You should really get that thing timed properlly, and remember depending on what distributor you have #3 spark timing on the cam in the dist is slightly retarded to reduce the famous #3 hot cylinder issue, with the #1 at tdc, the rotor (pointing to the #1 cyl) should be alligned with the notch in the distributor. Remember static timing is good to get you in the ball park to start up a car, but unless your a fortune teller you're probabally running the wrong timing, put a light on it and time it right, vw's typically like 30*deg total advance at 3000-3500rpm's fully advanced, and let initial timing at idle fall where it may unless you want to have your distributor re-curved.

When engines get hot, things expand, tollerances get tighter and noises deminish, it still does'nt solve the problem, and continuing to drive the car will only lead to more damage, and mor $$$$ to repair. If you preformed all the simple tests i suggested in this thread, i'm positive you could narrow down the problem further and repair it, otherwise your looking at being on the side of the road sooner than later with a really busted engine. Vw's in my expirence don't sing the song of death long before they tank, in a domestic big block v8, a little tick could last 100000mi, vw's 1000mi.

martin
WOW! It's amazing how one can glean such an extensive diagnosis from watching/listening to a low-grade video re-posted from YouTube (and the obligatory follow-up dissertation on air-cooled engineering!)

I'm no expert on air-cooled engines by ANY stretch of the imagination...but that's pretty dang good to be to able to do that! I think our friend Ricardo has been fairly diplomatic (gracious) about taking (at face value) the good-samaritan-advice being offered.

There's an interesting phenomena on this website about getting the 'last word'...with all due respect to those who offer their insight/advice on this site.

Peace - Out!
With respect to Jimbo and Rick, well the info Martin shared here was informative and enlightening to me.
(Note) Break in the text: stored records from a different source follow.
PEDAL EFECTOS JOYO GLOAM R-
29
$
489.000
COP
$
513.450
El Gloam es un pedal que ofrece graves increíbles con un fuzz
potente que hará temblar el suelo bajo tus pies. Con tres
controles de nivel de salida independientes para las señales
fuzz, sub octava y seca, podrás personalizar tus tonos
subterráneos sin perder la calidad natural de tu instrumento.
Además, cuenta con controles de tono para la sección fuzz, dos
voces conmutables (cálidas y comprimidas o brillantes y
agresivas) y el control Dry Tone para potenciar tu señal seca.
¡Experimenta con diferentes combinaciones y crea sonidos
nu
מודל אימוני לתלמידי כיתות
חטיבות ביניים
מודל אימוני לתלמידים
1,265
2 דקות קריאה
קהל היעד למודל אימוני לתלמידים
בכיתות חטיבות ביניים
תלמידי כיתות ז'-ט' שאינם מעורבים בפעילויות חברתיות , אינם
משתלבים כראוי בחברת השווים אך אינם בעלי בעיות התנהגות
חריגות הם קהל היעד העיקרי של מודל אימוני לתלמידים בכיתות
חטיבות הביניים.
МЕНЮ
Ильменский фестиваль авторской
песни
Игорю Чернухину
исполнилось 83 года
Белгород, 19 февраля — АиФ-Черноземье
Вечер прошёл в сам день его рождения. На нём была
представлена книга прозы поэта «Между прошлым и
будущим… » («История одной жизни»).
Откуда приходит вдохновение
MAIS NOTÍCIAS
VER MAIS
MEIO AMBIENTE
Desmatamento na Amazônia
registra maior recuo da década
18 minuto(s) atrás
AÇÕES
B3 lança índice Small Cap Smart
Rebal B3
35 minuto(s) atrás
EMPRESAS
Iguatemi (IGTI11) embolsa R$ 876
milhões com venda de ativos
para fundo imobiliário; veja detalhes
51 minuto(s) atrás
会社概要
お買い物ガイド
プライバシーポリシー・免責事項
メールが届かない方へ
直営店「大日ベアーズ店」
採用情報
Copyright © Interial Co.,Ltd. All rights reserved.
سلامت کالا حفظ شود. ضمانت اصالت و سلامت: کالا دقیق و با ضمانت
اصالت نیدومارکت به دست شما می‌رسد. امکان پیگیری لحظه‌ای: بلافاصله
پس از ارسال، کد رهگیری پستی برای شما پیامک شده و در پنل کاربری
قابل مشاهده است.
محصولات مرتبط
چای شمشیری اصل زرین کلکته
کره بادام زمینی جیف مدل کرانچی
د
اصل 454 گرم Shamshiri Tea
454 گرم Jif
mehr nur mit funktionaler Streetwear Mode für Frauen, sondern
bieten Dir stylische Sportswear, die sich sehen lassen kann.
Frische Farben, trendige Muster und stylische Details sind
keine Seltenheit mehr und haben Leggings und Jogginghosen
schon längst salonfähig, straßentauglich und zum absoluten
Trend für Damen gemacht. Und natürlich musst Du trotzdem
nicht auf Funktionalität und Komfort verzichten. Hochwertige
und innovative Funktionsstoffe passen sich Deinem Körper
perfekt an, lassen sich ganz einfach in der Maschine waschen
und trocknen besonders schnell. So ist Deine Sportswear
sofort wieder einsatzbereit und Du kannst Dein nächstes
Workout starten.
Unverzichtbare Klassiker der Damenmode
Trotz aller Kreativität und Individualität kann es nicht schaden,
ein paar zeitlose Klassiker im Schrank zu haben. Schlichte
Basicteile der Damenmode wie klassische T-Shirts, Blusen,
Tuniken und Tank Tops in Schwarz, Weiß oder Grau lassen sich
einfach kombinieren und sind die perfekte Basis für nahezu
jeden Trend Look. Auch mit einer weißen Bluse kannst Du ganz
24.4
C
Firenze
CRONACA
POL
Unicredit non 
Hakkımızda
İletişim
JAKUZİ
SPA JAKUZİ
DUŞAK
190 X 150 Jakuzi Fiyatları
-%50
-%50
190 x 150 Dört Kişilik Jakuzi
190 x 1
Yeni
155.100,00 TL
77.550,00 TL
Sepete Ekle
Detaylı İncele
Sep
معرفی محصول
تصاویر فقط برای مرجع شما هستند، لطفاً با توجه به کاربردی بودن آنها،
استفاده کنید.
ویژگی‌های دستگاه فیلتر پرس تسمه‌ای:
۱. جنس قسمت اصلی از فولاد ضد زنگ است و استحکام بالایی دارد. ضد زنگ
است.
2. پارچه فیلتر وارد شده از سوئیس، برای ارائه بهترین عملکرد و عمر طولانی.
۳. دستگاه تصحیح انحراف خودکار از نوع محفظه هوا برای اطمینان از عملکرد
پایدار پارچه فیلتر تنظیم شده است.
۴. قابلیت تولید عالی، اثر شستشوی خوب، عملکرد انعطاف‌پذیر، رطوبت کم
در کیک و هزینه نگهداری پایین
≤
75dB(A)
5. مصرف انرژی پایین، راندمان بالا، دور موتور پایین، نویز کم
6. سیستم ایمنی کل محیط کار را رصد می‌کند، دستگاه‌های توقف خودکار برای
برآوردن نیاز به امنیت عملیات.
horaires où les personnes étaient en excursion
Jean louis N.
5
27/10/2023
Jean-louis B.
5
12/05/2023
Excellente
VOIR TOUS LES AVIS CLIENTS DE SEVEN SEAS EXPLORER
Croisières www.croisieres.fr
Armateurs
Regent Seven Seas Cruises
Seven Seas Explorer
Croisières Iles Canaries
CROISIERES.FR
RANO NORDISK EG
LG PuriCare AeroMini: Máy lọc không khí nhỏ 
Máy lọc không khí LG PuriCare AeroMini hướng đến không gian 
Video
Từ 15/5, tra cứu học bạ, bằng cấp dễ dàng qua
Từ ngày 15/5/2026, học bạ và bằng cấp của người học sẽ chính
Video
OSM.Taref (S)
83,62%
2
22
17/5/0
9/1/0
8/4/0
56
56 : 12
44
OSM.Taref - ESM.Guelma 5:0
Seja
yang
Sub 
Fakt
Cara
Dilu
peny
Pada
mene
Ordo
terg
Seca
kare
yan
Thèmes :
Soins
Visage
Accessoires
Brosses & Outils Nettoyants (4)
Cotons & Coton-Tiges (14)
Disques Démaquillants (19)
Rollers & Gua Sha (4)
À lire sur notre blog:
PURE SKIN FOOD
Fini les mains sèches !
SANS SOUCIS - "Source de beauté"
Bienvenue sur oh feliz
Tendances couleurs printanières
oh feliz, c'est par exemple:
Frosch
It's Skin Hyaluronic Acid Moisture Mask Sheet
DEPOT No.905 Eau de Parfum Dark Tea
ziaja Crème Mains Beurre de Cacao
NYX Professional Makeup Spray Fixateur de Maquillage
I realize that bad news is a bitter pill, especially when it's your car's engine that is being critiqued in an open forum. It's hard to not take it personally.... but gee, having an opinion offered that may lead to fixing an issue before losing an engine is a good thing in the long run.

Maybe the opinion offered is wrong, maybe not. But if he is right and it is corrected and saves a lot of bucks, then it will prove to be invaluable.

I know... easier said than done as far as taking advice. It would be hard for me if my engine was the point of discussion. But, you can bet I've taken notes and hope to learn from this thread if I hear that ticking noise and my valve lash is zero. That's one of the big benefits of having these forum discussions on subjects besides nude starlet breast sizes. (Not that there's anything wrong with that.)

Hope you get it fixed Rick, and are out on the roads very soon with a SEG.